Ohio Community College Data Theft Breach Affects Nearly 300KResearchers Say Breach Illustrates Why Schools Are Major Targets for Cybercriminals
An Ohio community college is notifying 290,000 people of a data theft breach this spring that may have compromised their personal, financial and health information.
In a breach notification Wednesday, Lakeland Community College did not provide any details on the attack, which occurred between March 7 and March 31, but the Vice Society ransomware group earlier this year had listed the college on its data leak website.
"This particular ransomware operation seemed to focus on the education sector - presumably because they found it to be a lucrative niche," said Brett Callow, a threat analyst at security firm Emsisoft.
While the community college breach may be relatively small, the incident illustrates why small schools such as this are now favored targets of cybercriminals, according to security researchers. In fact, a Sophos survey in June of 400 respondents in education found that about 80% of schools have reported hacking incidents, including ransomware, in the past year.
"Education traditionally struggles with lower levels of resourcing and technology than many other industries, and the data shows that adversaries are exploiting these weaknesses," Sophos said.
Lakeland Community College, based in Kirtland, Ohio, in a report filed Wednesday to the state of Maine attorney general, said an investigation into the incident had concluded Aug. 20 and determined that a variety of information was removed from the college's network, affecting 285,948 individuals, including two Maine residents.
In a breach notice posted on its website, Lakeland Community College said affected information includes individuals' full names plus one or more of the following: Social Security numbers, birthdates, driver's license numbers or state identification numbers, financial account information, credit or debit card information, passport numbers, medical information, and/or health insurance policy information.
Lakeland Community College operates a health clinic on its campus, which partners with University Hospitals, a network of 21 hospitals in northeast Ohio.
Lakeland said that to date, it is unaware of any reports of identity fraud or improper use of any information as a direct result of its incident. The college is offering complimentary identity and credit monitoring to individuals whose Social Security numbers were affected.
Security researchers say the education sector is an increasingly popular target for cybercriminals.
Overall, the education sector continues to be battered by ransomware; more school districts have been hit so far this year than were hit in the whole of last year, said Emsisoft's Callow.
When it comes to K-12 school districts, Emsisoft counted 63 hits with ransomware in 2023 so far, and 53 of those involved district data being stolen. For all of 2022, Emsisoft counted 45 ransomware attacks on K-12 school districts, and 25 of those incidents involved data thefts, Callow said.
As the 2023-2024 school year recently kicked off, the U.S. federal government started taking measures to shore up cyber defenses in the education market, especially for the K-12 segment.
In August, the Cybersecurity and Infrastructure Security Agency said it would train 300 K-12 entities over the 2023-2024 school year and conduct approximately one K-12 cyber exercise per month this year (see: White House Pushes Cybersecurity Defense for K-12 Schools).
Also, CISA and the Department of Education have released guidance documents outlining steps to better protect educational infrastructure.

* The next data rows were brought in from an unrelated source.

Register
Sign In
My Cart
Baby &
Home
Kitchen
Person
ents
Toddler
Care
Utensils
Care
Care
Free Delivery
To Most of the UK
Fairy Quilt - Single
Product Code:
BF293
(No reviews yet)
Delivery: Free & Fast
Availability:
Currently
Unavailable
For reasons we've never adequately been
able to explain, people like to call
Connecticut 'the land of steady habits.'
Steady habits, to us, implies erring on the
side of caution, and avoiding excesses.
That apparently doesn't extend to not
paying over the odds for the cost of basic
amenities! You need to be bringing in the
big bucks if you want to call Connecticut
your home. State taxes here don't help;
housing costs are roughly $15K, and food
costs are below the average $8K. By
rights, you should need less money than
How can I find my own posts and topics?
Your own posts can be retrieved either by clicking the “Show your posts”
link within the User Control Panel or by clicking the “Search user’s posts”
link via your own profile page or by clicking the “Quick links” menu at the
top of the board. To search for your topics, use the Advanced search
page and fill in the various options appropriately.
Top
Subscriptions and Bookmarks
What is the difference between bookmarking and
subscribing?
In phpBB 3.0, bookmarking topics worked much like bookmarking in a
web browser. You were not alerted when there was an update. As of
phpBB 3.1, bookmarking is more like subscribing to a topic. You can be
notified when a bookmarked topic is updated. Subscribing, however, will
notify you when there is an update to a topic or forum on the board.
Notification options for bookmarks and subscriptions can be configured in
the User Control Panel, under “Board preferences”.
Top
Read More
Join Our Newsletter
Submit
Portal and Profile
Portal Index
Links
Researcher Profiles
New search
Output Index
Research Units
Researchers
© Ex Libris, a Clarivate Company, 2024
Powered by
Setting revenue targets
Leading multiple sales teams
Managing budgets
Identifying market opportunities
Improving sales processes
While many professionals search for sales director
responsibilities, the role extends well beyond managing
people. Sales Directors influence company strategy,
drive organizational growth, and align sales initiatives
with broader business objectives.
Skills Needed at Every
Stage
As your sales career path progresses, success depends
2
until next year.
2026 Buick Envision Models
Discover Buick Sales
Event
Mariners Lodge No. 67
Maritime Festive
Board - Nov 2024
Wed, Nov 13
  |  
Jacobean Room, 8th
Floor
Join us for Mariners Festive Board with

The recommendations include enabling multifactor authentication, using strong and unique passwords, recognizing phishing attempts and keeping software updated.
The Federal Communications Commission has proposed a $200 million program to use the Universal Service Fund to strengthen the cyber defenses of school districts and public libraries.

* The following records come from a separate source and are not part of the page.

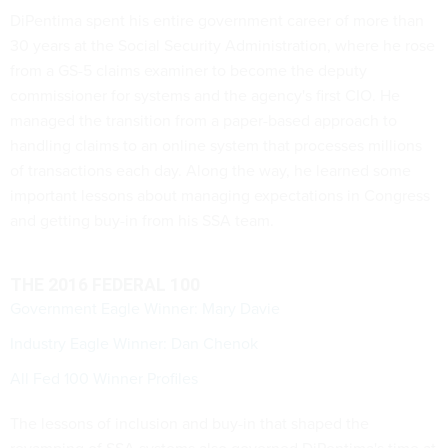
DiPentima spent his entire government career of more than
30 years at the Social Security Administration, where he rose
from a GS-5 claims examiner to become the deputy
commissioner for systems and the agency's first CIO. He
managed the transition from a paper-based approach to
handling claims to an online system that processes millions
of transactions each day. Along the way, he learned some
important lessons about managing expectations in Congress
and getting buy-in from his SSA team.
THE 2016 FEDERAL 100
Government Eagle Winner: Mary Davie
Industry Eagle Winner: Dan Chenok
All Fed 100 Winner Profiles
The lessons of inclusion and buy-in that shaped the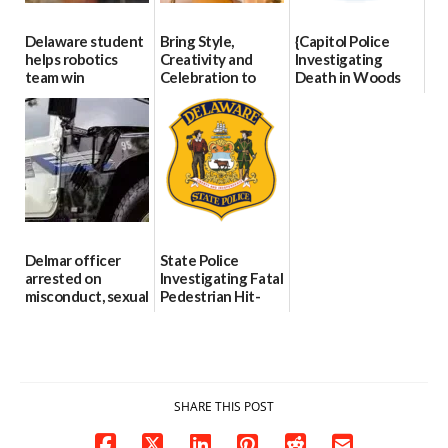
Delaware student
Bring Style,
{Capitol Police
helps robotics
Creativity and
Investigating
team win
Celebration to
Death in Woods
international title
Every Event
Behind Dover
Through The
DMV|Capitol
06/25/2026
Party Girls
Police
investigates death
06/25/2026
in w...
06/04/2026
Delmar officer
State Police
arrested on
Investigating Fatal
misconduct, sexual
Pedestrian Hit-
contact charges,
and-Run Crash in
DOJ says
Milford
03/25/2026
03/25/2026
SHARE THIS POST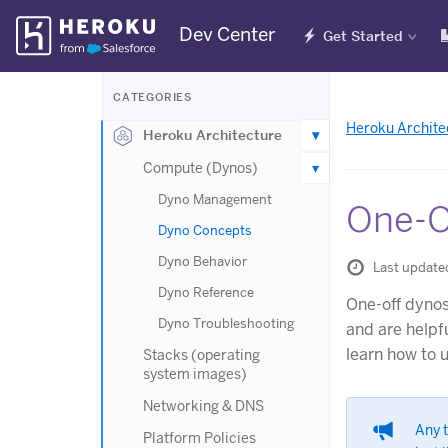
Skip
Dev Center
Get Started
Navigation
CATEGORIES
Heroku Archite
Heroku Architecture
Compute (Dynos)
Dyno Management
One-O
Dyno Concepts
Dyno Behavior
Last update
Dyno Reference
One-off dynos
Dyno Troubleshooting
and are helpf
learn how to 
Stacks (operating
system images)
Networking & DNS
Any 
Platform Policies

Last year, the FBI was called in to respond after the Russian-speaking group Vice Society hit the Los Angeles Unified School District just as 500,000 students across thousands of schools had been slated to start classes for the 2022-2023 academic year (see: L.A. School District Confirms Student Data Leaked in Attack).

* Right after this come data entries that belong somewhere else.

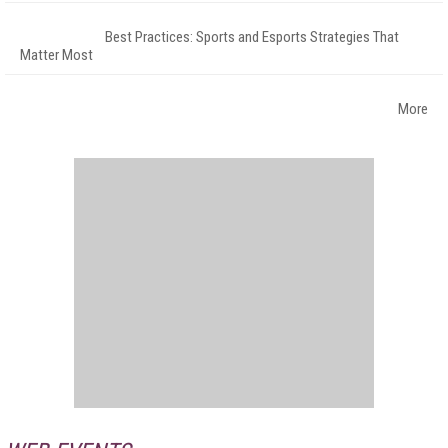
Best Practices: Sports and Esports Strategies That
Matter Most
More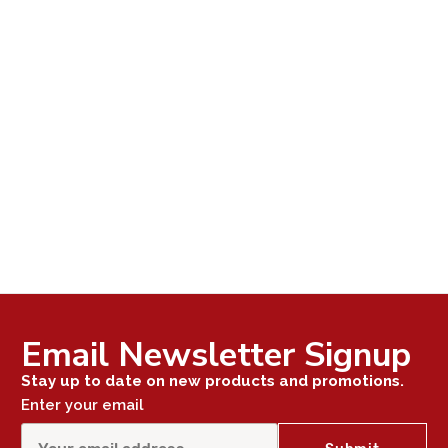
Email Newsletter Signup
Stay up to date on new products and promotions.
Enter your email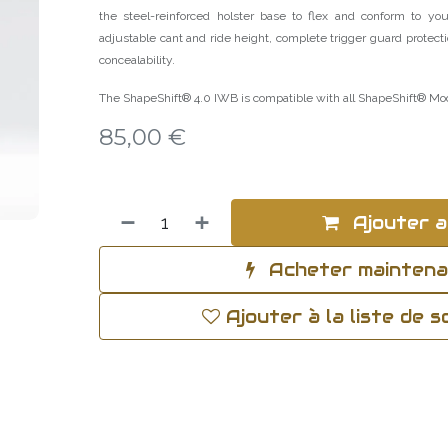
the steel-reinforced holster base to flex and conform to your
adjustable cant and ride height, complete trigger guard protecti
concealability.
The ShapeShift® 4.0 IWB is compatible with all ShapeShift® Mo
85,00
€
Ajouter a
Acheter mainten
Ajouter à la liste de 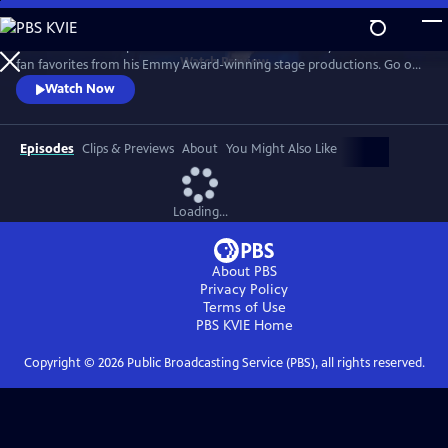
Skip
to
Join the Prince of Spanish Guitar for a 25th anniversary celebration of
Main
Watch
Preview
fan favorites from his Emmy Award-winning stage productions. Go on
Content
the road with the guitarist to Spain, Paris, Egypt, India, Italy and more
Watch Now
as classical guitar meets classic rock, with unique twists to The Eagles’
“Hotel California,” AC/DC’s “Thunderstruck, and Led Zeppelin’s
“Kashmir."
Episodes
Clips & Previews
About
You Might Also Like
Loading...
About PBS
Privacy Policy
Terms of Use
PBS KVIE
Home
Copyright ©
2026
Public Broadcasting Service (PBS), all rights reserved.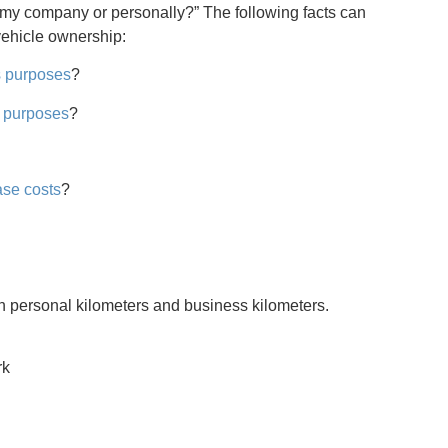
n my company or personally?” The following facts can
vehicle ownership:
s purposes
?
 purposes
?
ase costs
?
een personal kilometers and business kilometers.
rk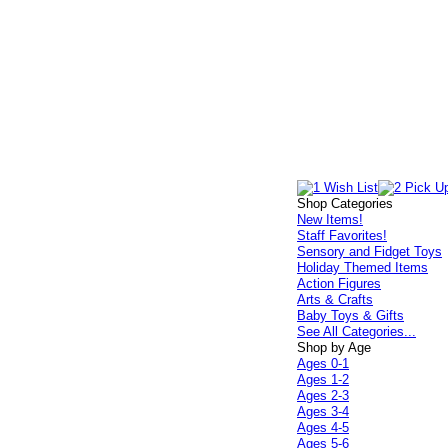
Shop Categories
New Items!
Staff Favorites!
Sensory and Fidget Toys
Holiday Themed Items
Action Figures
Arts & Crafts
Baby Toys & Gifts
See All Categories...
Shop by Age
Ages 0-1
Ages 1-2
Ages 2-3
Ages 3-4
Ages 4-5
Ages 5-6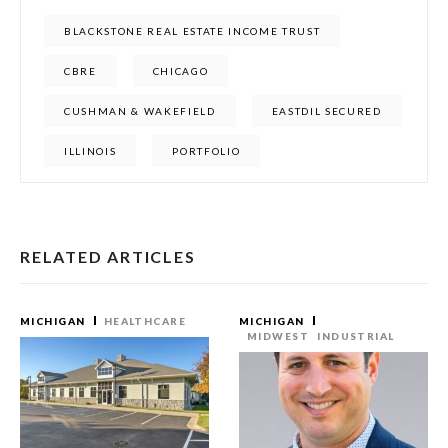
BLACKSTONE REAL ESTATE INCOME TRUST
CBRE
CHICAGO
CUSHMAN & WAKEFIELD
EASTDIL SECURED
ILLINOIS
PORTFOLIO
RELATED ARTICLES
MICHIGAN
HEALTHCARE
MICHIGAN
MIDWEST
INDUSTRIAL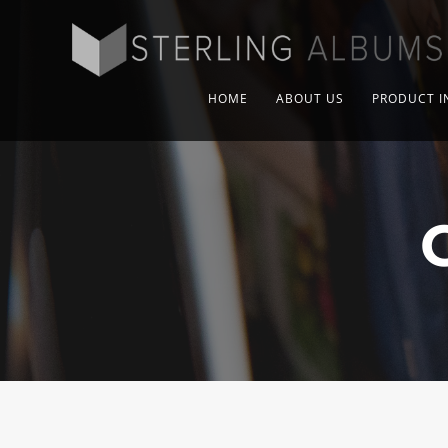
HOME
ABOUT US
PRODUCT I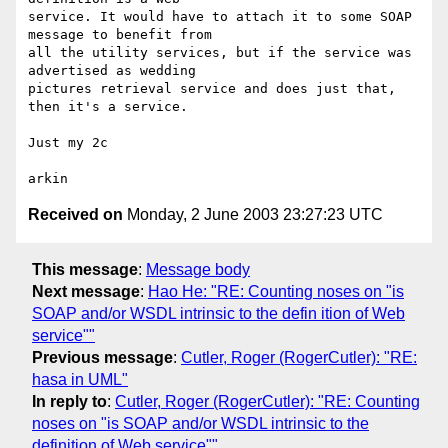
service. It would have to attach it to some SOAP 
message to benefit from 

all the utility services, but if the service was 
advertised as wedding 

pictures retrieval service and does just that, 
then it's a service.

Just my 2c

Received on
Monday, 2 June 2003 23:27:23 UTC
This message
:
Message body
Next message
:
Hao He: "RE: Counting noses on "is
SOAP and/or WSDL intrinsic to the defin ition of Web
service""
Previous message
:
Cutler, Roger (RogerCutler): "RE:
hasa in UML"
In reply to
:
Cutler, Roger (RogerCutler): "RE: Counting
noses on "is SOAP and/or WSDL intrinsic to the
definition of Web service""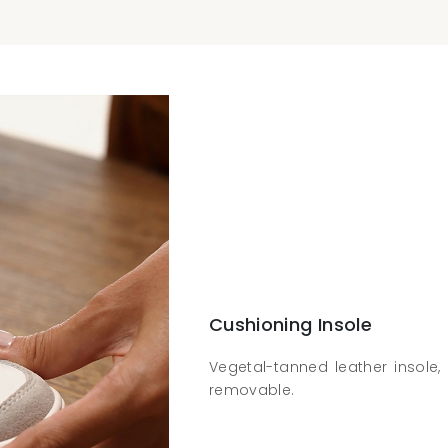
Cushioning Insole
Vegetal-tanned leather insole, 
removable.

Lakeland Community College did not immediately respond to Information Security Media Group's request for additional details, including whether Vice Society was involved in its incident or if the school was reporting the incident as a HIPAA breach to federal regulators.
As of Thursday, the Lakeland Community College incident was not posted on the U.S. Department of Health and Human Services' Office for Civil Rights' HIPAA Breach Reporting Tool website listing health data breaches affecting 500 or more individuals.